A North Carolina state court panel on Friday blocked a voter identification law, citing discrimination against Black voters.
The law, known as SB 824, was passed in 2018 after Republicans lost their supermajority in the legislature but before the new legislature took over. It was already on hold under a preliminary injunction, after North Carolina’s Court of Appeals said voter ID provisions could negatively impact Black voters. But now the state court has permanently blocked the law, which required photo identification to vote.
The majority of the three-judge panel said Friday that the law “was motivated at least in part by an unconstitutional intent to target African American voters.”
“Other, less restrictive voter ID laws would have sufficed to achieve the legitimate nonracial purposes of implementing the constitutional amendment requiring voter ID, deterring fraud, or enhancing voter confidence,” Superior Court Judges Michael O’Foghludha and Vince Rozier wrote in their ruling Friday.

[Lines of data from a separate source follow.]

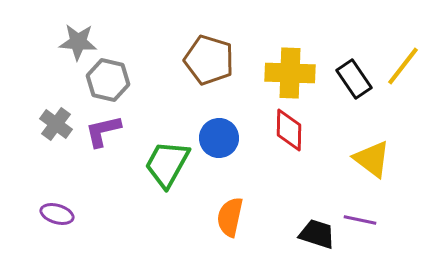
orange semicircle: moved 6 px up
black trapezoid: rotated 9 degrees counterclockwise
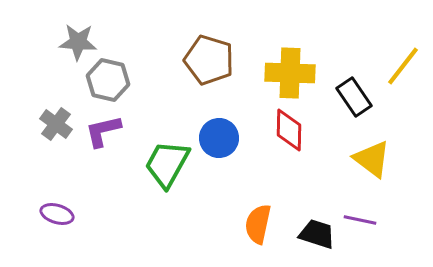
black rectangle: moved 18 px down
orange semicircle: moved 28 px right, 7 px down
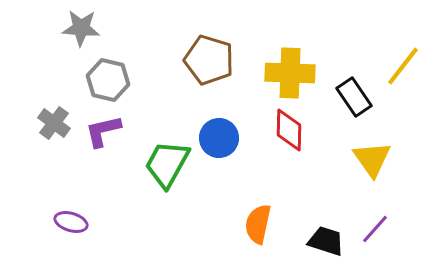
gray star: moved 3 px right, 14 px up
gray cross: moved 2 px left, 1 px up
yellow triangle: rotated 18 degrees clockwise
purple ellipse: moved 14 px right, 8 px down
purple line: moved 15 px right, 9 px down; rotated 60 degrees counterclockwise
black trapezoid: moved 9 px right, 7 px down
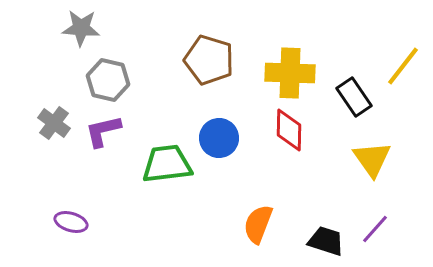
green trapezoid: rotated 54 degrees clockwise
orange semicircle: rotated 9 degrees clockwise
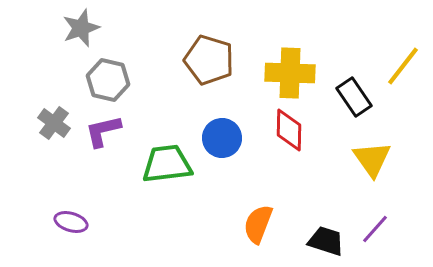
gray star: rotated 24 degrees counterclockwise
blue circle: moved 3 px right
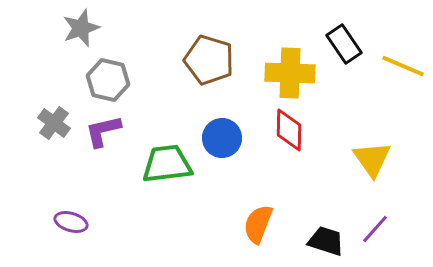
yellow line: rotated 75 degrees clockwise
black rectangle: moved 10 px left, 53 px up
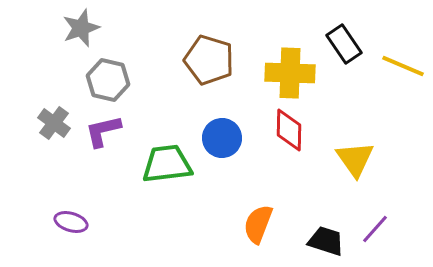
yellow triangle: moved 17 px left
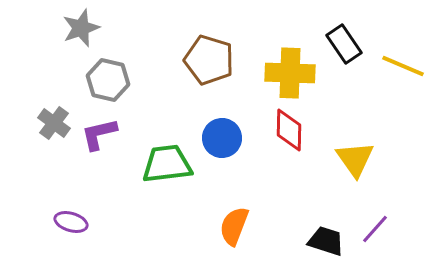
purple L-shape: moved 4 px left, 3 px down
orange semicircle: moved 24 px left, 2 px down
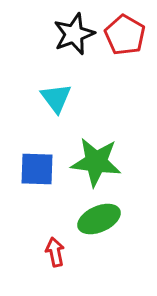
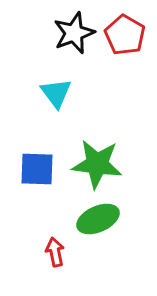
black star: moved 1 px up
cyan triangle: moved 5 px up
green star: moved 1 px right, 2 px down
green ellipse: moved 1 px left
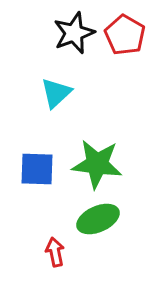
cyan triangle: rotated 24 degrees clockwise
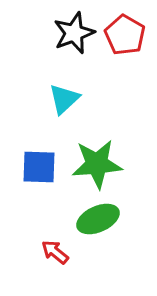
cyan triangle: moved 8 px right, 6 px down
green star: rotated 12 degrees counterclockwise
blue square: moved 2 px right, 2 px up
red arrow: rotated 40 degrees counterclockwise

In a statement, Southern Coalition for Social Justice co-executive director and chief counsel for voting rights Allison Riggs and pro bono counsel Andrew Ehrlich — attorneys who served on behalf of a group of North Carolina voters — said they “hope” the ruling sent “a strong message that racial discrimination will not be tolerated.”
The statement continued: “Today’s ruling striking down North Carolina’s latest unconstitutional photo voter ID law is a testament to the overwhelming evidence, including compelling stories of disenfranchisement from voters themselves, which highlighted how the state’s Republican-controlled legislature undeniably implemented this legislation to maintain its power by targeting voters of color."